▶ TASK DESCRIPTION
Write out every text line of the records below as a JSON list of strings, one string per line, leaving out blank lines and the pictures.

▶ DATA SHOWN

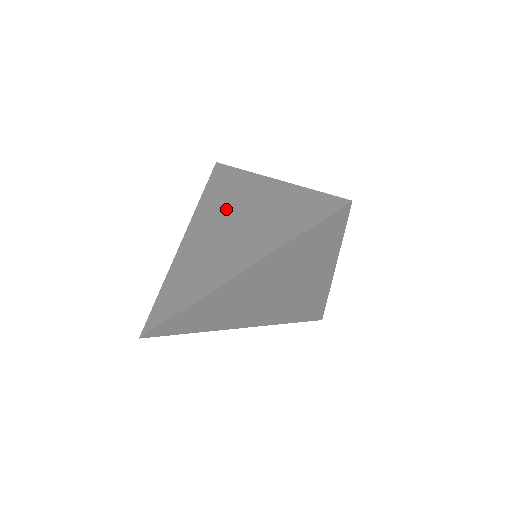
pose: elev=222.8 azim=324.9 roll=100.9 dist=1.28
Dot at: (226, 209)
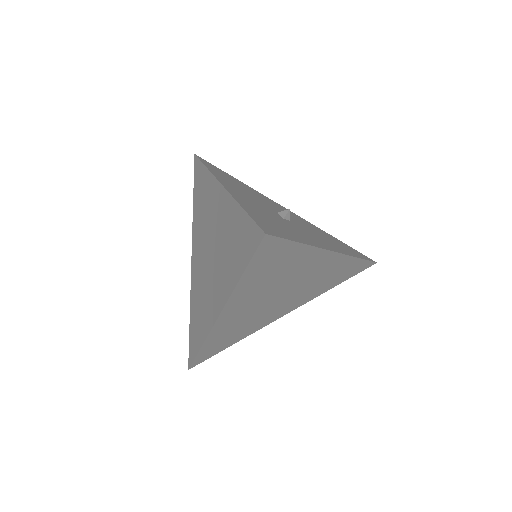
Dot at: (205, 225)
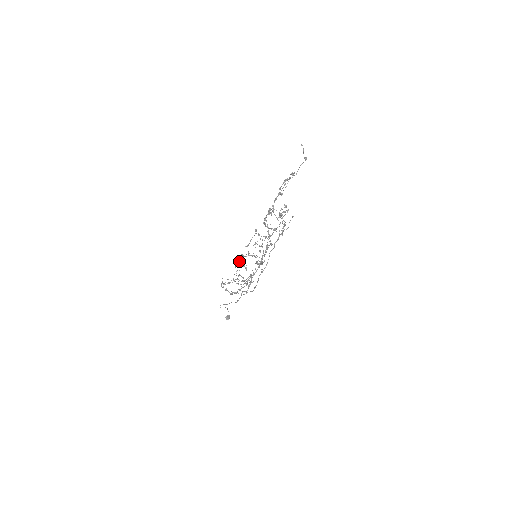
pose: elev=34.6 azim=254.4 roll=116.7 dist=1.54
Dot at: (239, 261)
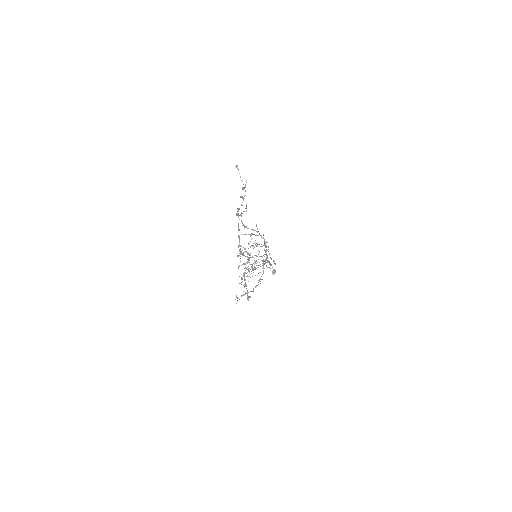
Dot at: occluded
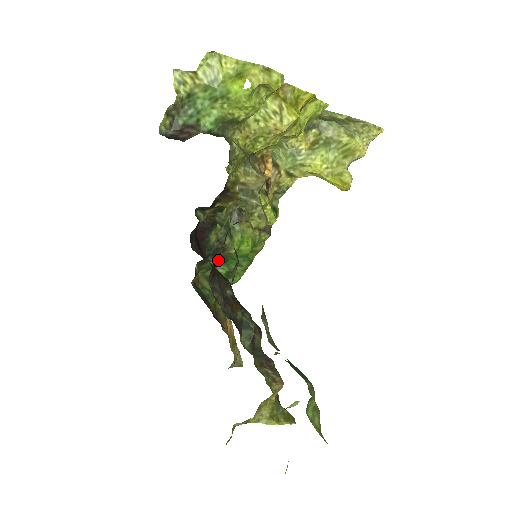
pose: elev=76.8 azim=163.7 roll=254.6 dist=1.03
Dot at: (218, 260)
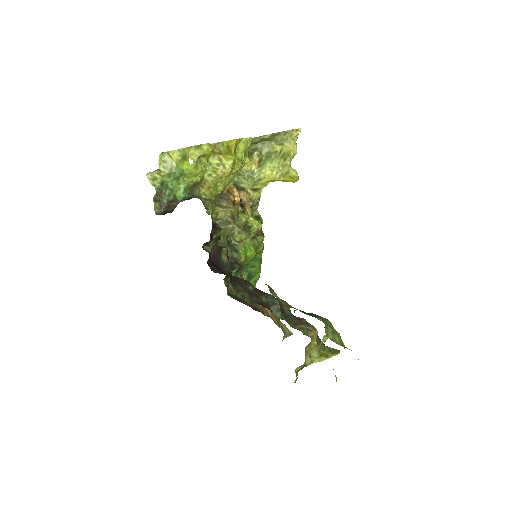
Dot at: (237, 270)
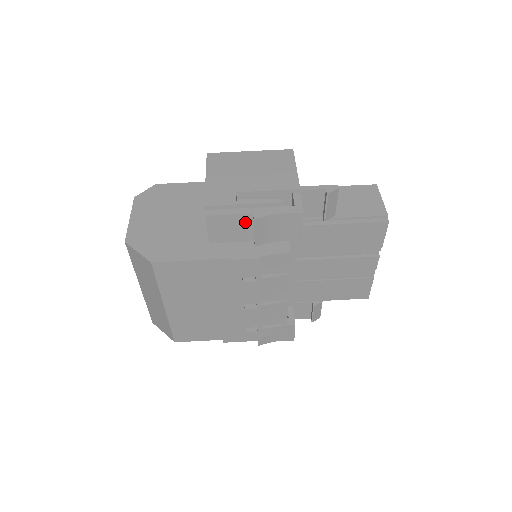
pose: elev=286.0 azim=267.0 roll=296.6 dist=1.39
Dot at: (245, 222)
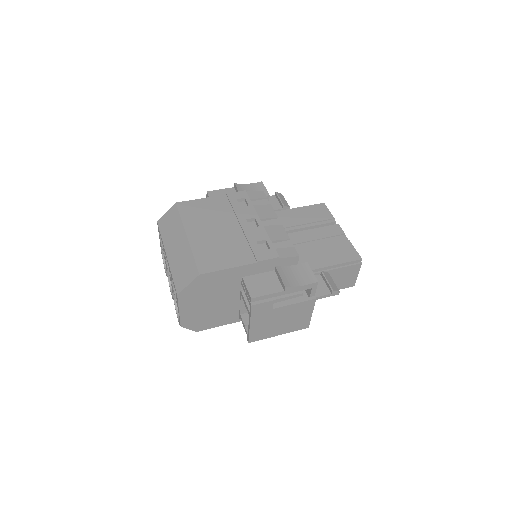
Dot at: (231, 192)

▶ SOLUTION TO THE PROBLEM
[
  "pose: elev=222.8 azim=324.9 roll=100.9 dist=1.28",
  "Dot at: (226, 209)",
  "Dot at: (205, 225)",
  "pose: elev=34.6 azim=254.4 roll=116.7 dist=1.54",
  "Dot at: (239, 261)",
  "Dot at: occluded",
  "pose: elev=76.8 azim=163.7 roll=254.6 dist=1.03",
  "Dot at: (218, 260)",
  "Dot at: (237, 270)",
  "pose: elev=286.0 azim=267.0 roll=296.6 dist=1.39",
  "Dot at: (245, 222)",
  "Dot at: (231, 192)"
]